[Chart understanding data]
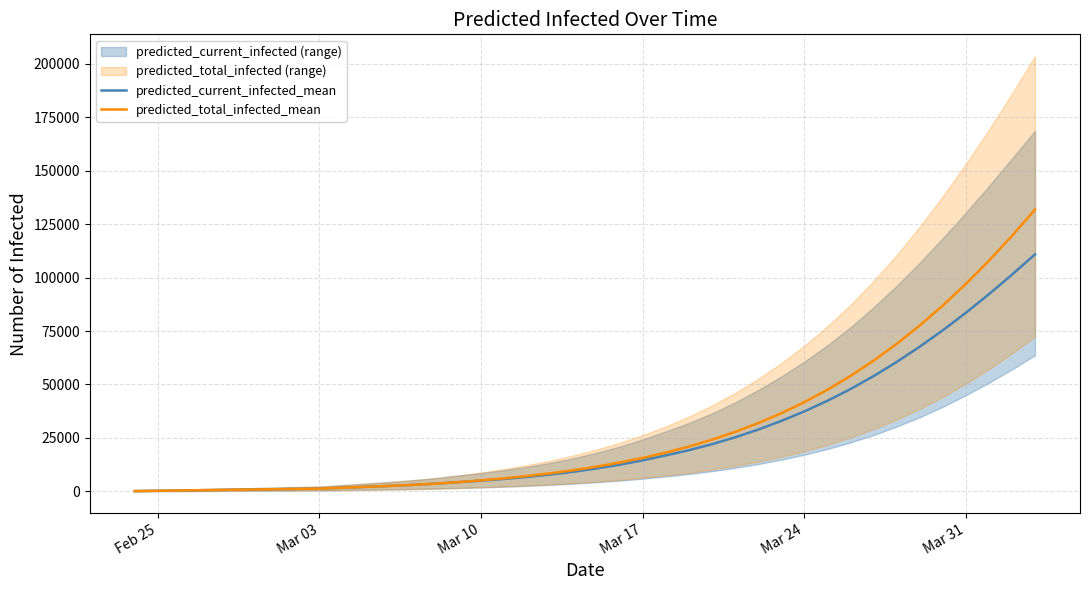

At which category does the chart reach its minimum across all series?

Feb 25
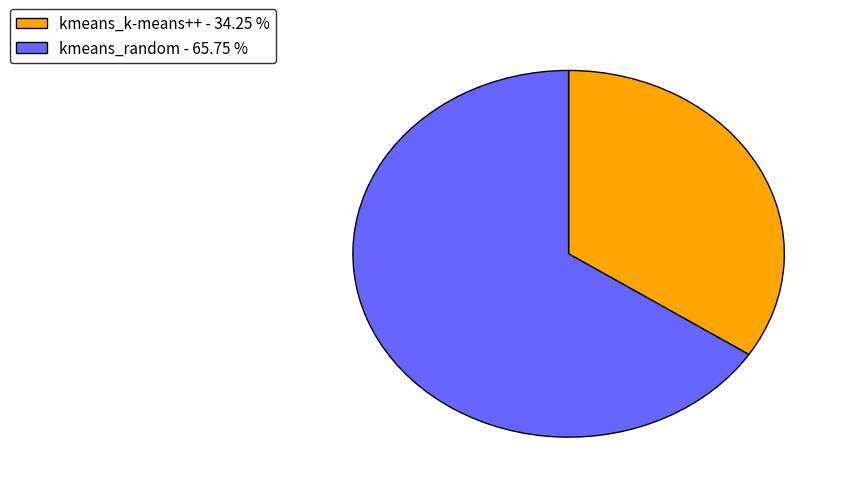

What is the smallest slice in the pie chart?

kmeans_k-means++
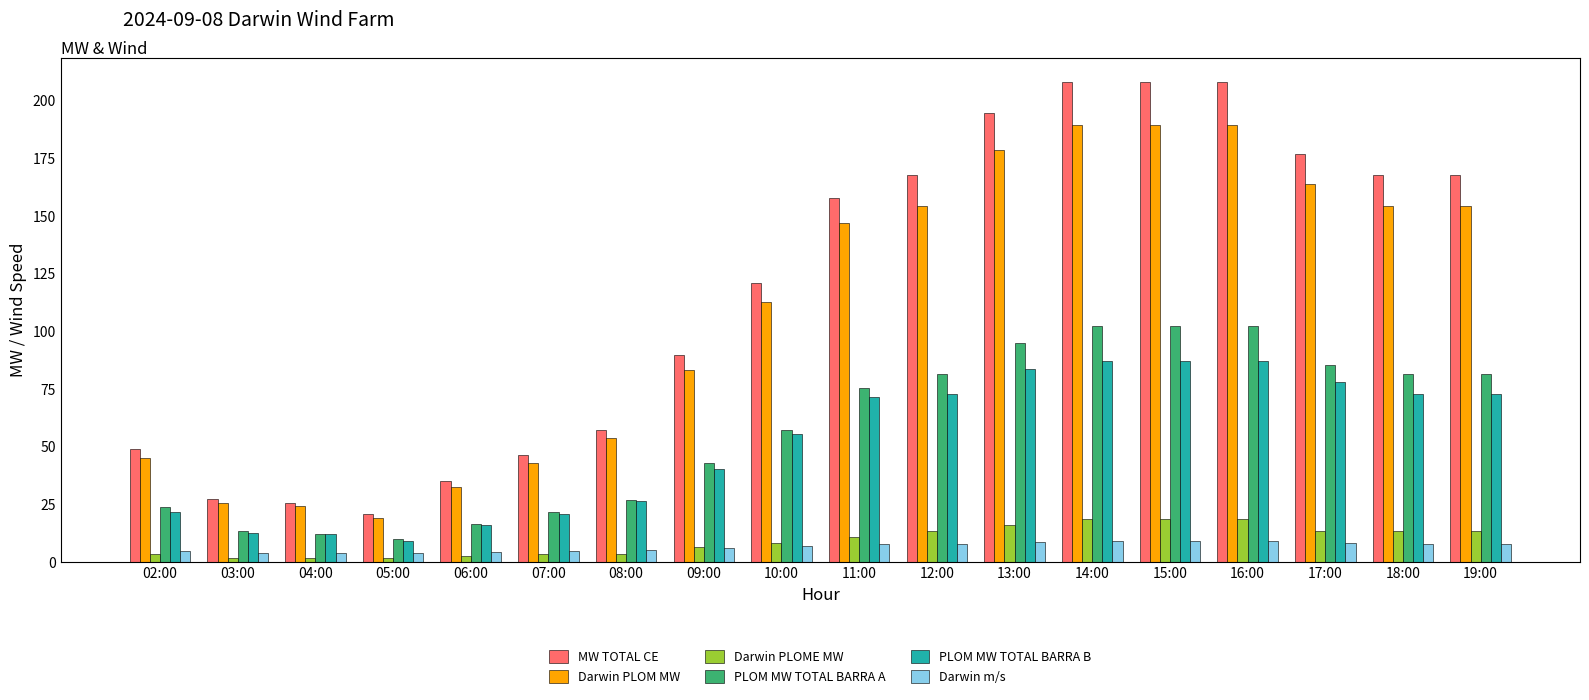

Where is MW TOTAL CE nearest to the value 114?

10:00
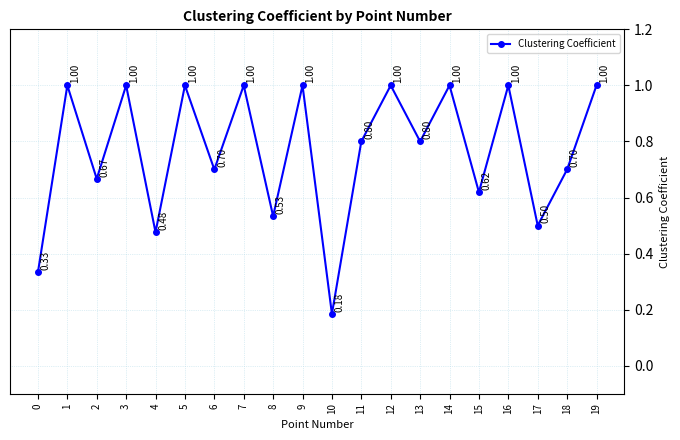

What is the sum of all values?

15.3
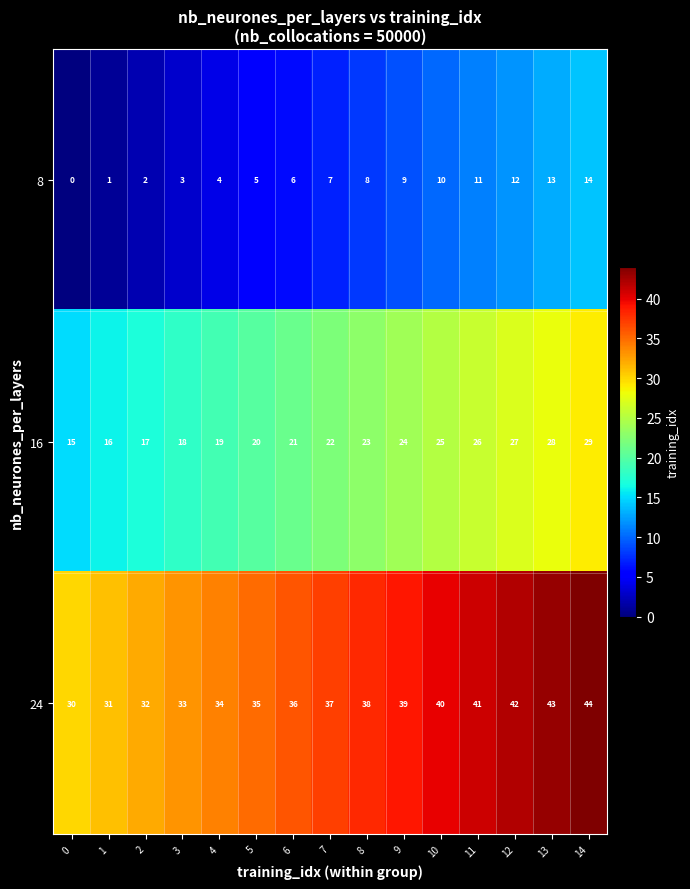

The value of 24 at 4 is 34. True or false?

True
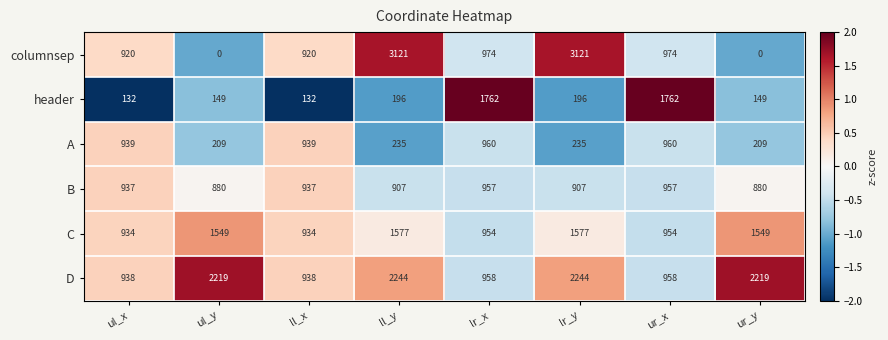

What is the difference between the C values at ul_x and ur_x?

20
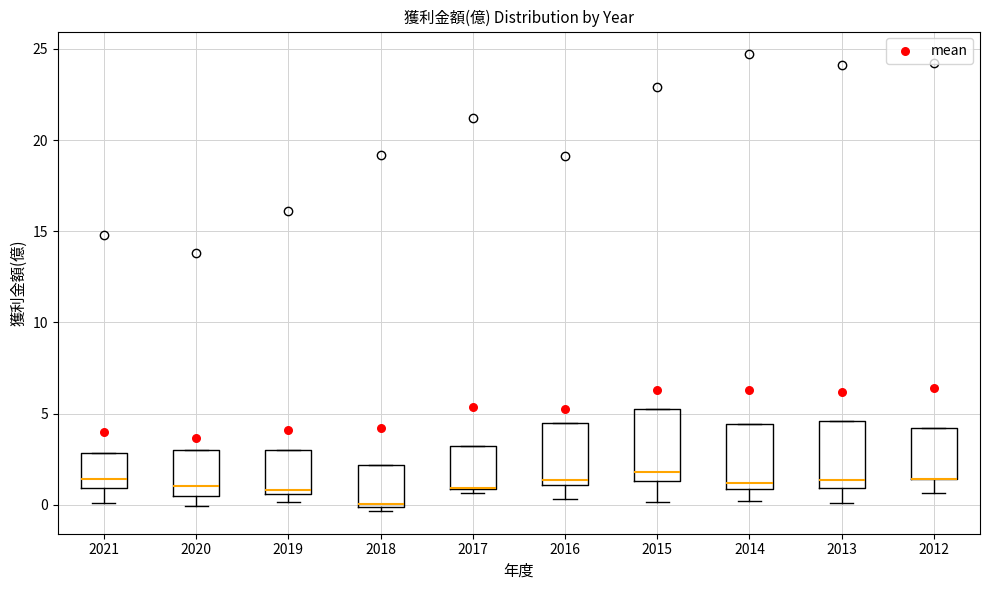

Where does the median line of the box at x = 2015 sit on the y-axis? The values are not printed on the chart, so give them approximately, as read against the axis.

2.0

> [Request]
Count the lines in the entries above that contain the string "Where". Give only the number.

> [Written response]
2